World Vision in Zambia hands over 66 boreholes and 5 mechanised systems in Isoka district
By Tisa Banda, Communications and Donor Liaison Manager, Zambia
Children and their families have a chance to flourish when they have access to clean water, but many rural residents struggle to get access to clean, safe drinking water. One such area is Kalungu village in Isoka district.
People and animals drink from the same water source. Flenes Nakawala, 60, has spent her entire life in Kalungu village and has been collecting water from the nearby stream and shallow wells.
She bemoans the fact that both people and animals used the stream.
But now her life and that of her community have changed. World Vision Zambia has constructed 66 boreholes and 5 mechanised systems in Isoka district at a total cost of K5,615,836 ($343,776.96 USD) much to the pleasure of Flenes and the people of Kalungu village.
“I was born and raised in this village. In the past, we were suffering. We used to fetch water from the stream. This side people are bathing, some are washing clothes. On the other side, cows are drinking water and we are also fetching drinking water. But now I am grateful to World Vision for the water they have given us. We now have tap water. Some of our children did not even know how to use the taps. There is now no difference between those who live in urban areas and us who are in the village”, Flenes said.
For 44-year-old, Delia Nakamba, the coming of clean water has led to a reduction in diseases in the community.
“Before this water came, we used to fetch water from the stream where we used to go to wash from and sometimes fetch from the clinic. We would go as early as 05:00 to go and start waiting. Therefore, we thank World Vision for giving us water because water is very important. Even diseases have now started reducing”, Delia said.
56-year-old Jelita Nambeye narrates that even children had to walk long distances to the stream to fetch water.
“Even children used to carry buckets to go to the stream to fetch water for the family to have enough water to bath and wash dishes as well as for other use. We used to suffer. But now World Vision has brought us water and we are very happy. We now even have vegetable gardens in our backyards. We are doing fine. We thank World Vision for what they have done. God bless them,” said Jelita.
World Vision Zambia believes that every child deserves clean water as it is the essential building block of life that allows children and their communities to survive and flourish. The organisation’s strategic goal is to contribute to the sustained well-being of 1,500,000 children, especially the most vulnerable.
It is for this reason that the organisation has handed over the 66 boreholes and 5 mechanised water systems that have 104 water points.
Speaking at the official handover, World Vision Zambia Integrated Programmes Director, Wezi Kaira, said the organisation believes that sustainable well-being is impossible without equitable access to clean water, dignified sanitation, and appropriate hygiene behaviours.
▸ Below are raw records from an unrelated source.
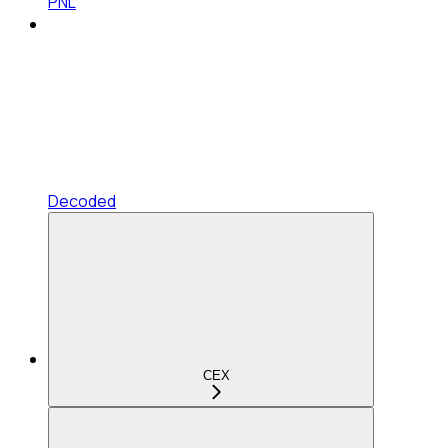
PNL
Decoded
CEX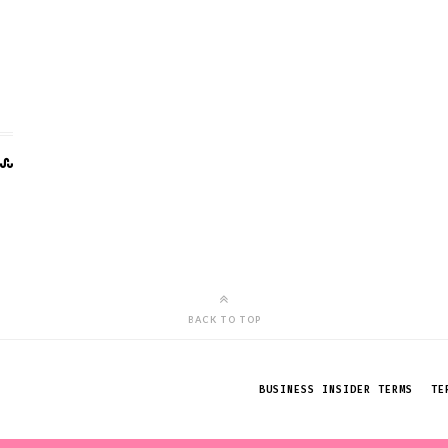
BACK TO TOP
BUSINESS INSIDER TERMS
TE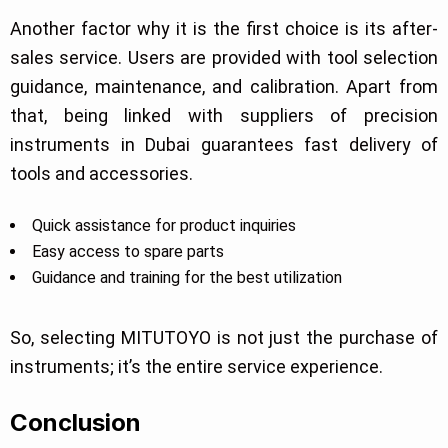
Another factor why it is the first choice is its after-
sales service. Users are provided with tool selection
guidance, maintenance, and calibration. Apart from
that, being linked with suppliers of precision
instruments in Dubai guarantees fast delivery of
tools and accessories.
Quick assistance for product inquiries
Easy access to spare parts
Guidance and training for the best utilization
So, selecting MITUTOYO is not just the purchase of
instruments; it’s the entire service experience.
Conclusion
“In our clean water work, we strive to provide access to clean water as close as possible to households, with a maximum of 30 minutes round trip. We also provide clean water in schools and healthcare facilities. Water access in schools ensures that pupils and staff have easy access to the water they need for drinking and other school activities. We give special attention to ensuring wash facilities are friendly to girls' and women’s needs and accessible to people with disabilities”, Mr. Kaira said.
And Isoka District Commissioner, Collins Sichivula said government appreciates its partnerships with stakeholders like World Vision Zambia in providing safe and clean water to people living in rural areas.
“It is gratifying to see people’s lives being uplifted through the use of piped water with tap stands for our rural communities. This gesture will go a long way and has shortened the distances that people previously covered to fetch the most precious commodity from unsafe water sources such as shallow wells and streams”, Mr. Sichivula said.
The boreholes were constructed at a cost of K3,401,906, ($208552.79 USD) and the mechanised water systems were developed at K2, 213,930 ($135,709.98 USD)
They will provide clean and safe drinking water to 22,099 people in Isoka district. This includes 13,260 children and 8,839 adults.